- Written by: Gabriel OLLE EBALE
- 9 avril 2026
L’alphabet búlu est tiré de l’Alphabet Général des Langues Camerounaises (AGLC). L’AGLC est un ensemble de règles orthographiques basé sur l’alphabet latin, mais enrichi de lettres supplémentaires, destiné à uniformiser l’écriture des langues camerounaises. Il provient de l’alphabet des langues bantoues de 1970. Il a été créé en 1978, édité par Maurice Tadadjeu et Étienne Sadembouo, testé pendant un an et adopté sous l’égide de l’université de Yaoundé et de la recherche scientifique (ONAREST), avec la participation des linguistes de SIL International. Il est publié à nouveau en 1984. L’Association nationale des commissions de langues camerounaises (ANACLAC) a adopté l’AGLC comme alphabet et son orthographe pour ses travaux en langues camerounaises.
La transcription de la langue búlu
Le búlu est mis par écrit par deux modes de transcription qui sont: la transcription traditionnelle (héritage coloniale des missionnaires religieux) et la transcription moderne. En ce qui concerne la transcription traditionnelle ou l’orthographe traditionnelle (ǹnomâ ǹtilán), elle est très ancienne et populaire, surtout dans la religion chrétienne. Elle a été mise en œuvre par les premiers missionnaires protestants. En observant l’écriture des différents auteurs, on constate qu’à l’intérieur d’un texte ou des textes, le système orthographique n’est pas uniforme, à l’instar des sons, donnant lieu à des difficultés au niveau de l’écriture et de la lecture.
Difficulté 1 : Un son peu avoir plusieurs productions sonores
Pour ce cas, prenons par exemple le son /ŋ/ que nous avons dans « tañ » (le prix) en position finale du mot. En dehors de [ñ], on peut avoir d’autres transcriptions dans l’écriture coloniale : [ng], [ṅ].
Difficulté 2 : Deux sons différents ou même plus ont une même représentation à l’écrit
On le voit avec « zam » (raphia) et « zam » (lèpre) où il n’y a aucune différence entre les deux mots. On a les mêmes consonnes [z] au début et [m] à la fin. on a également la même voyelle [a] au milieux des deux consonnes. Cependant, il s’agit de deux mots bien distincts. Cette série possède même un troisième mot qui est « zam » (appétit).

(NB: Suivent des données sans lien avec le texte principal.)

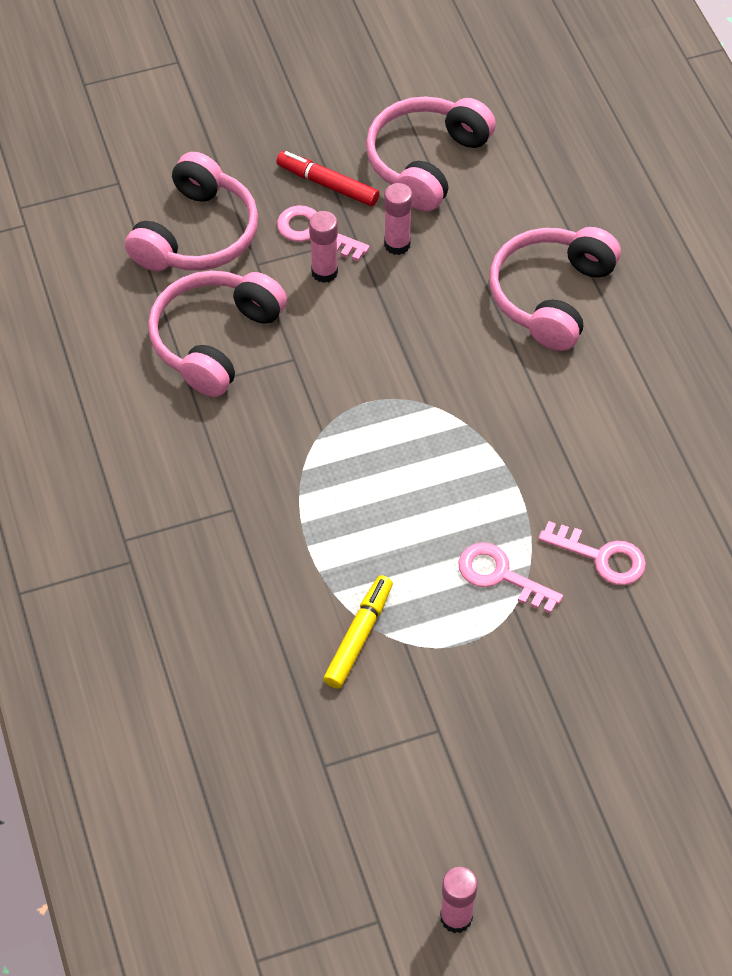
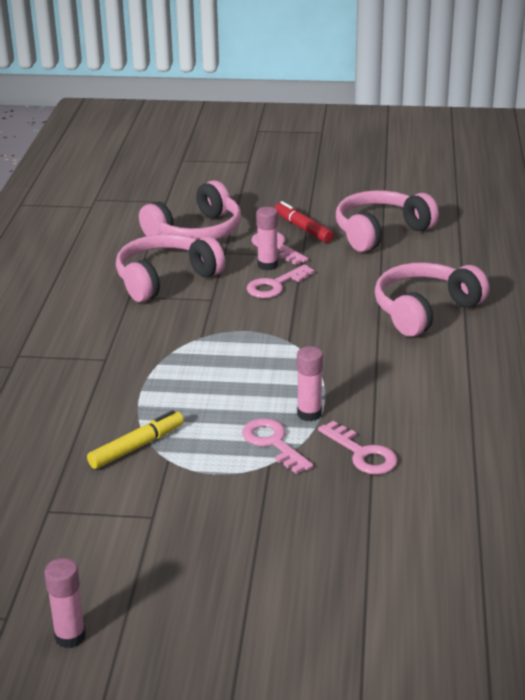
camera: 25 degrees right, 25 degrees down
(355, 308) = (275, 285): none -> pink key
(397, 244) = (329, 263): pink glue stick -> pink glue stick (309, 414)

Difficulté 3: Pas de distinction entre une voyelle longue et une voyelle brève
Nous avons par exemple la voyelle longue [aa] de « kaá » (adroit) qui ne sera pas différente de la voyelle brève [a] de « ka » (saisir en plein vol) dans l’écriture traditionnelle.
Difficulté 4: La séparation non formelle des mots
La Bible en langue búlu est l’un des plus grands repères linguistiques de la langue búlu. Elle a cependant permis de relever cette difficulté dans le système d’écriture de la langue búlu adopté par les chrétiens depuis les années 1920-1930. La séparation des mots est demeurée fantaisiste, voire capricieuse puisqu’elle s’effectue selon la volonté de l’auteur qui en l’occurrence n’est ni locuteur natif, ni linguiste spécialiste de la langue. Ce défaut est d’ailleurs soulevé par d’autres chercheurs des langues sœurs du búlu telles que la langue ewondo etc… On peut avoir cet exemple simple empruntée à la phrase suivante traduite de la langue ewondo à la langue búlu : «Cíŋ ébáe é ngá wé Óbə̄mə bâ ǹgál» (pour deux témoignages différents, le francolin et sa femme furent tués). En d’autres termes, cette phrase signifie que toute contradiction entre deux témoins implique un mensonge. Jean-Marie Essono relève trois manières distinctes d’écrire ce proverbe ; nous nous en inspirons ici en faisant le même exercice en búlu. La première : «Tyiñ ébae éngáwôé Ôbëmë ba nga», la deuxième : «Tying ébae é ngáwôé Ôbémë ba ngal» et la troisième manière : «Tyin ebae e nga wôe Ôbemë ba ngal».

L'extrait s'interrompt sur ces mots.